As the odd man out, I am not in a position to insist on anything. Divers who do not care for good buddy procedures will not change just because I insist on a plan. They'll agree to the plan and then ignore it once in the water.

But I will not dive solo. I have no criticism of those who do; that's their own choice. But for me diving is a buddy sport and I want the added safety a buddy provides, even if that's only a spare reg within swimming distance.

<...snip...> Don't dive in teams of three with people you don't know.
Great advice. Except that for me, this would mean never diving again, since I cannot know before a trip if I'll have a buddy. (Actually, this and the seasickness problem may be why I have not dived in two years. -- And, yes, I've tried everything you can suggest for seasickness. Scopolamine works best for me, but even that is not enough if the seas are rough.)
 
As the odd man out, I am not in a position to insist on anything. Divers who do not care for good buddy procedures will not change just because I insist on a plan. They'll agree to the plan and then ignore it once in the water.

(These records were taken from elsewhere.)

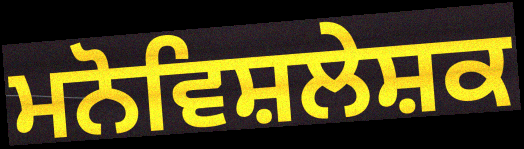
ਮਨੋਵਿਸ਼ਲੇਸ਼ਕ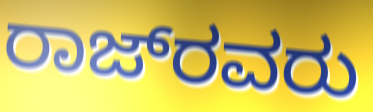
ರಾಜ್‌ರವರುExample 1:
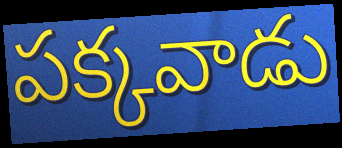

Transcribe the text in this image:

పక్కవాడు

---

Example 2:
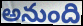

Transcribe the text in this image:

అనుంది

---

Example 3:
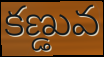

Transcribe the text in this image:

కణ్డువ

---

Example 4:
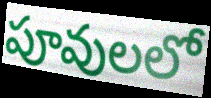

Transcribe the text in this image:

పూవులలో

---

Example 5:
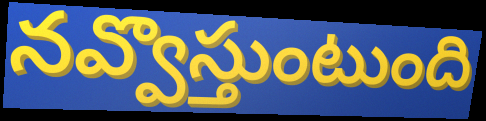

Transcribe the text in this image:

నవ్వొస్తుంటుందిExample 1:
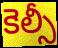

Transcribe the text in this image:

కెల్సీ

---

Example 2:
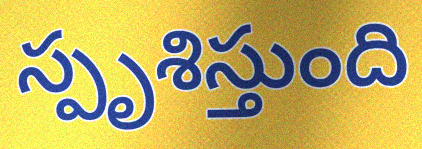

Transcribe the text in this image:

స్పృశిస్తుంది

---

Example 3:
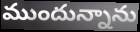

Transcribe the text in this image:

ముందున్నాను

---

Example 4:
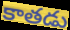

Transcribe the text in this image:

కాతడు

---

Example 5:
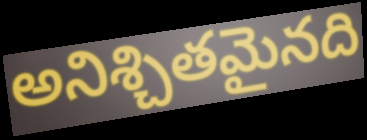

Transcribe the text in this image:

అనిశ్చితమైనదిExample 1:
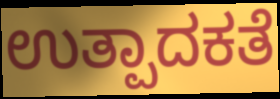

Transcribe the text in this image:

ಉತ್ಪಾದಕತೆ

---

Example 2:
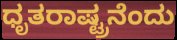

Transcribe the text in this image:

ಧೃತರಾಷ್ಟ್ರನೆಂದು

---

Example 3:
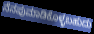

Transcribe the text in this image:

ನೆನಪುಮಾಡಿಕೊಳ್ಳಬಹುದು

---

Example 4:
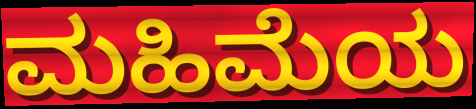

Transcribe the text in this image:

ಮಹಿಮೆಯ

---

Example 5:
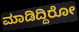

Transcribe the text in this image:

ಮಾಡಿದ್ದಿರೋ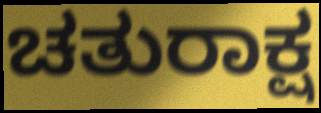
ಚತುರಾಕ್ಷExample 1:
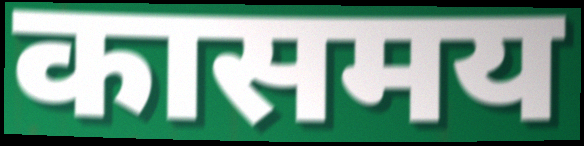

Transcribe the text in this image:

कासमय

But I will not dive solo. I have no criticism of those who do; that's their own choice. But for me diving is a buddy sport and I want the added safety a buddy provides, even if that's only a spare reg within swimming distance.

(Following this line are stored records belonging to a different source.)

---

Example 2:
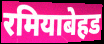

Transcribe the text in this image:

रमियाबेहड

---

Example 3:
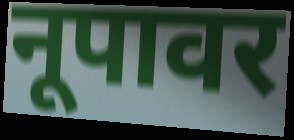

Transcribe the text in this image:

नूपावर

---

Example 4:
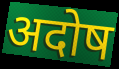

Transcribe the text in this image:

अदोष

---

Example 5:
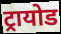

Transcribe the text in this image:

ट्रायोड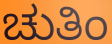
ಚುತಿಂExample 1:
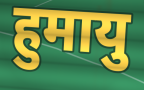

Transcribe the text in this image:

हुमायु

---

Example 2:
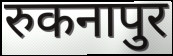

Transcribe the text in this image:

रुकनापुर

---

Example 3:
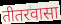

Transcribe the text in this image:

तीतरवासा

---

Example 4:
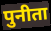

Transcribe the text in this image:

पुनीता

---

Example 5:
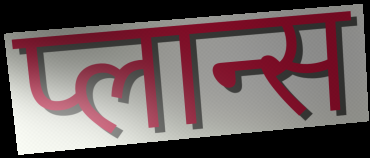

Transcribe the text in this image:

प्लान्सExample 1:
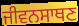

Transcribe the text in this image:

ਜੀਵਨਸਾਥਣ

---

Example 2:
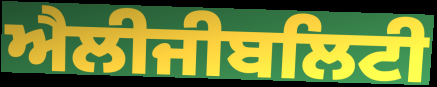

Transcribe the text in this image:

ਐਲੀਜੀਬਲਿਟੀ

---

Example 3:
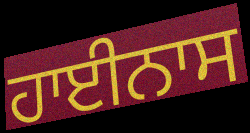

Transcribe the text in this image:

ਹਾਈਨਾਸ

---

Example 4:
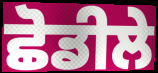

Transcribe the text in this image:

ਛੋਡੀਲੇ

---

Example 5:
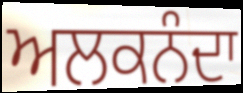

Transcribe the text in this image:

ਅਲਕਨੰਦਾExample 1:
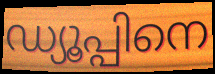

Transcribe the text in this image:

ഡ്യൂപ്പിനെ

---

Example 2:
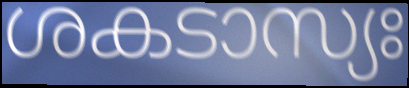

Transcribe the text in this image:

ശകടാസ്യഃ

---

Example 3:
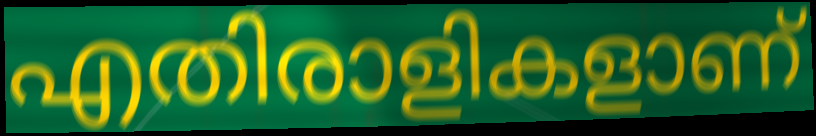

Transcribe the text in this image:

എതിരാളികളാണ്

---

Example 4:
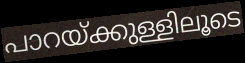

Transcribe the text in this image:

പാറയ്ക്കുള്ളിലൂടെ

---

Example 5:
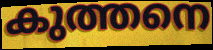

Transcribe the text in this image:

കുത്തനെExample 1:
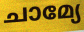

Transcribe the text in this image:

ചാമ്യേ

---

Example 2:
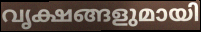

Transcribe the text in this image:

വൃക്ഷങ്ങളുമായി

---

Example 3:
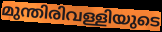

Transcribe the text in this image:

മുന്തിരിവള്ളിയുടെ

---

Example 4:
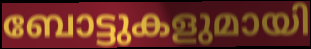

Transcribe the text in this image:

ബോട്ടുകളുമായി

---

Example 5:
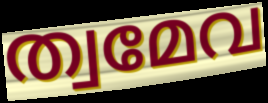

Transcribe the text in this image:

ത്വമേവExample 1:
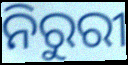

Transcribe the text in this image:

ନିରୁରୀ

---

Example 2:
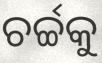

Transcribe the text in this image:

ଚର୍ଚ୍ଚକୁ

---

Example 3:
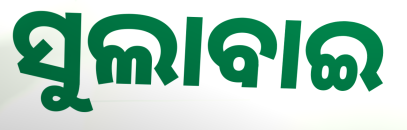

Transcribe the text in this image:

ସୁଲାବାଇ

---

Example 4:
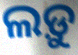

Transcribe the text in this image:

ଲଡ଼ୁ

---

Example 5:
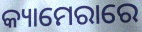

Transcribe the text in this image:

କ୍ୟାମେରାରେ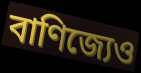
বাণিজ্যেও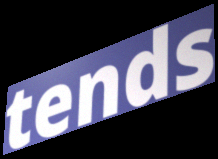
tendsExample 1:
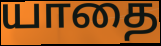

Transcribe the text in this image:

யாதை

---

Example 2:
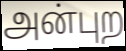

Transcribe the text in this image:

அன்புற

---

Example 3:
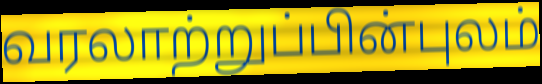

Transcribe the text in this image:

வரலாற்றுப்பின்புலம்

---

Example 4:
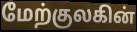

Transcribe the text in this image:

மேற்குலகின்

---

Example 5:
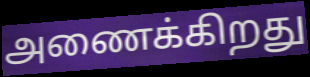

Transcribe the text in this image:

அணைக்கிறதுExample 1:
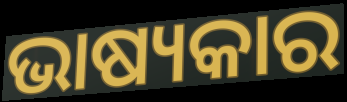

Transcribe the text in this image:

ଭାଷ୍ୟକାର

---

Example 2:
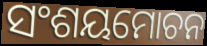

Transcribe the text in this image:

ସଂଶୟମୋଚନ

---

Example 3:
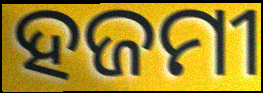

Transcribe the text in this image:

ହଜମୀ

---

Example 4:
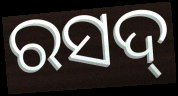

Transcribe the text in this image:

ରସଦ୍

You won't dive "solo", but will dive with one or more buddies who you expect to ignore dive planning (and, by expectation, other issues) once in the water. Hate to break it to you, but that's not how the buddy system works... so you might as well be solo.

If you watch the video link on this thread, you'll see a very intelligent dissection of the buddy system and solo diving... concluding in some very persuasive points which emphasis that accepting (and training for) solo is likely to be far safer than any self-deception that the buddy system is safe unless absolutely adhered to in all aspects..
 
DD,

Your point is a valid one but the buddies you think might be poor might end up being better than anticipated.
Diving solo removes the doubt which can be a mixed blessing depending on circumstance but I'd rather divers in general attempt to make the buddy system work than just give up and do solo diving.

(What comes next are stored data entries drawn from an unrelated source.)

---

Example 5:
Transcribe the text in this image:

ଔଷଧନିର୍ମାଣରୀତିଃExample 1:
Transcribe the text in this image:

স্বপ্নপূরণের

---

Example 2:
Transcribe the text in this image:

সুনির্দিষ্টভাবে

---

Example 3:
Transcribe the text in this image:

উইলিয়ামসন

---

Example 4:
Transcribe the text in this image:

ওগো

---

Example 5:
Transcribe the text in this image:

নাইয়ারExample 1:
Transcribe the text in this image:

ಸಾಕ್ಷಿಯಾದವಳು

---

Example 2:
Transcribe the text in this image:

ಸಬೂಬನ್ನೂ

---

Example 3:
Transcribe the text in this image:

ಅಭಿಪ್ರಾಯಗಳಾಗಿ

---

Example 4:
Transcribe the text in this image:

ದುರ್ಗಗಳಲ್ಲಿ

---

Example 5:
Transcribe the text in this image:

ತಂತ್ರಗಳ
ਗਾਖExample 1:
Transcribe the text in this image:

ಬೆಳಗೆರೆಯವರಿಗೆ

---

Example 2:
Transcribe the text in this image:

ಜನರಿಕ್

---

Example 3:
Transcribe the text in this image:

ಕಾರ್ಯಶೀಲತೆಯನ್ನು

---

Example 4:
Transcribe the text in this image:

There are some people who have both the training and aptitude to solo but I don' t think that applies to most divers and does not apply to the recently qualified or inexperienced and I include myself in the inexperienced group.
 
dbulmer... I don't chance my safety on a 'might be' or 'attempt'. Are you suggesting people should?

Solo training doesn't mean you have to dive alone. It does, however, mean you don't need to rely upon others.
 
Diving safely in a team of 2 or 3 people takes time to develop. It does not happen instantly - you have to work at it .. constantly in some cases.
During that time mistakes will be made and hopefully divers will learn from their mistakes.

To answer your question, I do chance my safety on a might be or attempt but leave it to others to decide whether they wish to.
I do not place a moral obligation on others to chance their safety on a might or attempt.

Diving in a buddy team does not mean that you have to rely on others either but having extra human brains can also be an asset.